Эдипов бунт кончился — не мог не кончиться — смирением и глубоким покаянием. Собственно, об этапах, о смене двух этих состояний говорить не приходится: они шли вместе, синхронно, ежемгновенно. Глубокая амбивалентность свойственна фильмам Эйзенштейна. Это не просто садистические: это садо-мазохистские фильмы.
Вспомним слова об убийстве детей в его фильмах, начиная со «Стачки». Лучший, судя по всему, и погибший фильм Эйзенштейна «Бежин луг» был целиком построен на этом мотиве. История Павлика Морозова была дана метафорой Бога-сына, приносимого в жертву Отцом во искупление грехов человечества. Вместо фильма о классовой борьбе в деревне Эйзенштейн снял христианскую мистерию.
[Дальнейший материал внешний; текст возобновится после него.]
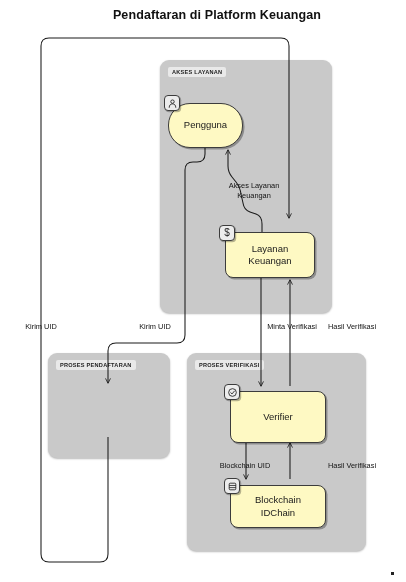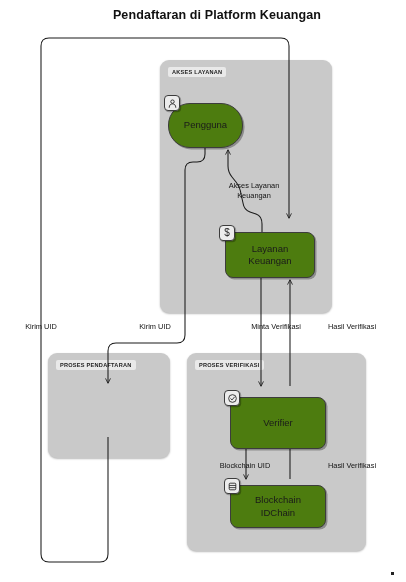--- a/index.html
+++ b/index.html
@@ -53,21 +53,21 @@
     padding: 2px 4px 2px 4px;
     font-size: 5.6px;
     font-weight: bold;
     letter-spacing: 0.25px;
     color: #1c1c1c;
     white-space: nowrap;
   }
   
   .node {
     position: absolute;
-    background: #4d7c0f;
+    background: #fef9c3;
     border: 1.1px solid #3c3c3c;
     border-radius: 8px;
     box-shadow: 1.5px 1.5px 0 rgba(0,0,0,0.30);
     display: flex;
     flex-direction: column;
     align-items: center;
     justify-content: center;
     text-align: center;
     font-size: 9.5px;
     line-height: 12.5px;
@@ -175,21 +175,21 @@
     <div class="icon-badge">
       <span class="dollar-glyph">$</span>
     </div>
     <div class="node-label">
       <span>Layanan</span>
       <span class="l2">Keuangan</span>
     </div>
   </div>
 
 
-  <div class="node" style="left:230px; top:391px; width:96px; height:52px;margin-top:6px;">
+  <div class="node" style="left:230px; top:391px; width:96px; height:52px;">
     <div class="icon-badge">
       <svg width="11" height="11" viewBox="0 0 16 16">
         <circle cx="8" cy="8" r="5.6" fill="none" stroke="#222" stroke-width="1.25"></circle>
         <path d="M 5.4 8.2 L 7.3 10.1 L 10.8 5.9" fill="none" stroke="#222" stroke-width="1.25" stroke-linecap="round" stroke-linejoin="round"></path>
       </svg>
     </div>
     <div class="node-label">
       <span>Verifier</span>
     </div>
   </div>
@@ -210,21 +210,21 @@
 
   <div class="edge-label two-line" style="left:215px; top:181px; width:78px;">
     <div>Akses Layanan</div>
     <div>Keuangan</div>
   </div>
 
   <div class="edge-label" style="left:41px; top:322px; transform:translateX(-50%);">Kirim UID</div>
 
   <div class="edge-label" style="left:155px; top:322px; transform:translateX(-50%);">Kirim UID</div>
 
-  <div class="edge-label" style="left:256px; top:322px; transform:translateX(-50%);padding-left:40px;">Minta Verifikasi</div>
+  <div class="edge-label" style="left:272px; top:322px; transform:translateX(-50%);padding-left:40px;">Minta Verifikasi</div>
 
   <div class="edge-label" style="left:352px; top:322px; transform:translateX(-50%);">Hasil Verifikasi</div>
 
   <div class="edge-label" style="left:245px; top:461px; transform:translateX(-50%);">Blockchain UID</div>
 
   <div class="edge-label" style="left:352px; top:461px; transform:translateX(-50%);">Hasil Verifikasi</div>
 
   <div class="corner-dot" style="left:391px; top:572px;"></div>
 
 </div>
Глубочайшая тема Эйзенштейна — крестные муки Сына, оспорившего божественность Создателя-Отца. Свой сугубо индивидуальный Эдипов комплекс он сделал религиозной мистерий. Это первый признак гения — репрезентация персональных идиосинкразий в архетипических образах.
В фильмах Эйзенштейна идет столкновение гигантских архетипов, разворачиваются легенды веков, и нет в них никаких политических мотивов, которые жадно ищут у него как либералы, так и консерваторы.